Successful Evaluation of Atlas io® Point-of-Care Test for Sexually Transmitted Infection, Trichomonas Vaginalis In Collaboration with Johns Hopkins University
Atlas Genetics Ltd (“Atlas” or the “Company”), a diagnostic company developing ultra-rapid point-of-care (POC) tests for a range of infectious diseases, today announces the results of a prototype test for the sexually transmitted infection (STI / STD), Trichomonas vaginalis (T. vaginalis), on its rapid POC io® molecular diagnostic platform.
The study, carried out in collaboration with Professor Charlotte Gaydos of the Johns Hopkins University Medical School, was published in the Journal of Sexually Transmitted Infections Online First (Pearce et al, 2013) on 20th April 2013. The sensitivity and specificity achieved using this prototype assay is comparable with that of existing central laboratory nucleic acid amplification tests used for screening patients for T. vaginalis.
Trichomoniasis is the most prevalent curable STI in the world, causing an estimated 248 million new cases annually of genital T. vaginalis infection (WHO, 2011). A rapid, accurate point-of-care, PCR-based molecular test would enable patients to be tested and treated for T. vaginalis in a single visit to the sexual health and STD clinics, pharmacy or physician’s office. The treatment for trichomoniasis is a single oral dose of either metronidazole or tinidazole. Current POC tests for T. vaginalis include wet mount microscopy, which is a subjective test and suffers from a lack of accuracy, and immuno-chromatographic assays that are less sensitive than molecular testing methods and require skilled personnel to carry out the test.
In this study, clinical sample testing was performed using 90 self-collected vaginal swab residual samples (44 positive, 46 negative) and demonstrated a sensitivity of 95.5% (42 positive /44 negative) and specificity 95.7% (44 positive /46 negative), respectively.

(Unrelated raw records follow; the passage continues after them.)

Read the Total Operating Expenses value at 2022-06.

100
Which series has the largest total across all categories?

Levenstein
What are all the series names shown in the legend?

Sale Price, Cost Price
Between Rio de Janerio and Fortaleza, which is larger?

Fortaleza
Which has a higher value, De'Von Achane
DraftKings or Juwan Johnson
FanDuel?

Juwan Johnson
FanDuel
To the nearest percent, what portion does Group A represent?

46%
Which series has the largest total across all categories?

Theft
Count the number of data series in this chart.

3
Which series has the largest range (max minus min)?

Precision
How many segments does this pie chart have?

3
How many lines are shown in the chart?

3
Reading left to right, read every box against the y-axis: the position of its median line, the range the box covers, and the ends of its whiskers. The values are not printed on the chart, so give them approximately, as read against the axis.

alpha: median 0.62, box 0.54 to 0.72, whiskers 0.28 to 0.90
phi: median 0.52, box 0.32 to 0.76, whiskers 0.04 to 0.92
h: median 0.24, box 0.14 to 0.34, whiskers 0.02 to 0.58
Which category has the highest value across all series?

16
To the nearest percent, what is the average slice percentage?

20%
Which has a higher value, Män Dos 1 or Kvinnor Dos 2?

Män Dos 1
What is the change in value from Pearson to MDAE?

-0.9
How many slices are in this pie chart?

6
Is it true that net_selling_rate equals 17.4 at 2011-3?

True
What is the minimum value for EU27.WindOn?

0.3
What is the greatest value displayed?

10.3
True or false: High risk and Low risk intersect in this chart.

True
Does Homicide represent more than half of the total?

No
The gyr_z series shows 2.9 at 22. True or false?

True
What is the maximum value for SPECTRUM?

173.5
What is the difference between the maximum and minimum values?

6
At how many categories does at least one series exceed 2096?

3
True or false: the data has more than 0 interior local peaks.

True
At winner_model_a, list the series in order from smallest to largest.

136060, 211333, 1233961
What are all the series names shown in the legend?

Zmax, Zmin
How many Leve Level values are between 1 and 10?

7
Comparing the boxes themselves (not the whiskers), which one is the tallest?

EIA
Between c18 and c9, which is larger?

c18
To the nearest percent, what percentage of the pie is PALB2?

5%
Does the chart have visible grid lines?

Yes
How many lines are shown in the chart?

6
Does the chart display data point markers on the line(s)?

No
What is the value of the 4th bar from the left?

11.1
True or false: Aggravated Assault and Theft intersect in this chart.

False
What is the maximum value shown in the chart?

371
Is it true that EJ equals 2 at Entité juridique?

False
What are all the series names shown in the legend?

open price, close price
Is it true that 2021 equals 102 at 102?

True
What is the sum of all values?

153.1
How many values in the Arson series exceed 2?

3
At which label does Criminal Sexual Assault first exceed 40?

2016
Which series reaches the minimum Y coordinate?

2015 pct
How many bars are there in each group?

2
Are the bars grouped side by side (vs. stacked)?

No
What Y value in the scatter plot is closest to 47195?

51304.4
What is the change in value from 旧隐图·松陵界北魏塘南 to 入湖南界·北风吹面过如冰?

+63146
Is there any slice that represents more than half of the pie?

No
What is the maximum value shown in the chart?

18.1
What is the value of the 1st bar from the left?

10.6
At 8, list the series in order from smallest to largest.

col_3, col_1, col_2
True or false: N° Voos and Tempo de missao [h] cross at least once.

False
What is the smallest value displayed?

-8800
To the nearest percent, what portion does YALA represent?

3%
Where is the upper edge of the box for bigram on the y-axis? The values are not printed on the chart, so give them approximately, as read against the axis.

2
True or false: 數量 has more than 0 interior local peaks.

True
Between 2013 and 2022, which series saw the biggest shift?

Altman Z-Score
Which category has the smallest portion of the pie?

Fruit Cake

To meet the need for rapid POC diagnostics, Atlas is developing the io®, a platform technology capable of running molecular and immunoassays with a time-to-result of 30 min, which is within the acceptable waiting period for a POC diagnostic test result suggested in a recent study (Huang et al, 2012). The technology comprises a cartridge to which an unprocessed clinical sample is added. The Atlas on-cartridge reagents is a low-cost instrument that provides fluidic and temperature control, end-point electronics and software that can be automatically processed without user intervention. The Atlas io™ Trichomonas vaginalis test offers advantages to the patient including more rapid diagnosis combined with immediate treatment and sexual health advice. This time-to-result turnaround may eliminate the need for a return visit and potentially saving clinician’s time and money. The benefit to the wider population could include a decrease of onward transmission and new infections. Trichomoniasis can lead to vaginitis, cervicitis, and urethritis in females, leading to complications during pregnancy and can increase the risk of contracting HIV and other STDs.
John Clarkson, CEO of Atlas, said:
“The high accuracy of our proprietary T. vaginalis test provides strong support for its use in point-of-care testing for the diagnosis of this sexually transmitted infection and should facilitate rapid treatment for the patient, helping to reduce unnecessary burden on the healthcare system.”
Pearce DM, Styles DN, Hardick JP & Gaydos CA (2013). A new rapid molecular point-of-care assay for Trichomonas vaginalis: preliminary performance data. Sex Transm Infect; Published Online First: April 20, 2013. doi:10.1136/sextrans-2012-051000
World Health Organisation (2011). Global prevalence and incidence of selected sexually transmitted infections Chlamydia trachomatis, Neisseria gonorrhoeae, syphilis and Trichomonas vaginalis: methods and results used by WHO to generate 2005 estimates. Geneva: WHO.
Huang W, Gaydos CA, Barnes MR, et al (2012). Comparative effectiveness of a rapid point-of-care test for detection of Chlamydia trachomatis among women in a clinical setting. Sex Transm Infect; 89:108–14.